------ INFORMATION SHOWN ------
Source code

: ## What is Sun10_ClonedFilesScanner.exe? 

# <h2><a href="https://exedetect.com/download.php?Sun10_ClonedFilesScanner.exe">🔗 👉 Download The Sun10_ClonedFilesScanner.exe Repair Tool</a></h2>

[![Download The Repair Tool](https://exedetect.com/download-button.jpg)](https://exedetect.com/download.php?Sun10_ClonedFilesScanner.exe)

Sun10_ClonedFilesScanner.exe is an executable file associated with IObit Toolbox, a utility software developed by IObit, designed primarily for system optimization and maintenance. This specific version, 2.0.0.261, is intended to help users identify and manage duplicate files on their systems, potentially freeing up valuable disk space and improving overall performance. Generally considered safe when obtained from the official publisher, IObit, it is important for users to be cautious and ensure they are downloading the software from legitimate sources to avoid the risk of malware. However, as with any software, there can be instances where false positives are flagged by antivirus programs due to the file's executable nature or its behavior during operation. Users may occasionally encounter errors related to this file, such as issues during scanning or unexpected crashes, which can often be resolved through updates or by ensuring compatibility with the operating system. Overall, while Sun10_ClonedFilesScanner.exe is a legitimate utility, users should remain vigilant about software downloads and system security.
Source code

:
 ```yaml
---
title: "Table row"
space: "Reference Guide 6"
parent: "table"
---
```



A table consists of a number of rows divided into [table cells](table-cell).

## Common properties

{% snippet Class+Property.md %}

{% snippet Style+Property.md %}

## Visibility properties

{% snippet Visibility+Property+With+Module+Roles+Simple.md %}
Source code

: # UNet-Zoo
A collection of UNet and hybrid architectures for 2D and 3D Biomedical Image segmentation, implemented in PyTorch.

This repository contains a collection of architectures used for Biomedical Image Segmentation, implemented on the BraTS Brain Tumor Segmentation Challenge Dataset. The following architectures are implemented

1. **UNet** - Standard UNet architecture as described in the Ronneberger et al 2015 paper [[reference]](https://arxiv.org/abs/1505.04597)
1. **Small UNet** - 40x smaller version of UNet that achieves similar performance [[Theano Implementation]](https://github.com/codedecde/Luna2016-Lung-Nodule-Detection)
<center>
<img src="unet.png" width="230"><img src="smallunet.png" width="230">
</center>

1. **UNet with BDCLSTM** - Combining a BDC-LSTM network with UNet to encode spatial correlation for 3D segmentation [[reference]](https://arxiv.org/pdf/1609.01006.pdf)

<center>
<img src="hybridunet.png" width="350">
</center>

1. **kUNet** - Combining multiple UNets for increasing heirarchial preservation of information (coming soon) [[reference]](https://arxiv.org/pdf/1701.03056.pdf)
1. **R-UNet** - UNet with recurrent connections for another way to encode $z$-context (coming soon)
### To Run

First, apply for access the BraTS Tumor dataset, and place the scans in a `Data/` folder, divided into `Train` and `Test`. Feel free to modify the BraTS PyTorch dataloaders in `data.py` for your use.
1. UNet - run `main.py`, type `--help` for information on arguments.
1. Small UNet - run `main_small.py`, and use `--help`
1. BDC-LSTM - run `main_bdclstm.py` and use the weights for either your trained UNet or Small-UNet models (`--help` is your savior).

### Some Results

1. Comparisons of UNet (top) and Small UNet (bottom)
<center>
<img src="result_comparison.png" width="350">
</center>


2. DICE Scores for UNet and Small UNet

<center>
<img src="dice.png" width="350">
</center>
------
= ABOUT THIS TASK =
Copy out each line of the listing that holds "Tumor".

= EXERCISE SOLUTION =
This repository contains a collection of architectures used for Biomedical Image Segmentation, implemented on the BraTS Brain Tumor Segmentation Challenge Dataset. The following architectures are implemented
First, apply for access the BraTS Tumor dataset, and place the scans in a `Data/` folder, divided into `Train` and `Test`. Feel free to modify the BraTS PyTorch dataloaders in `data.py` for your use.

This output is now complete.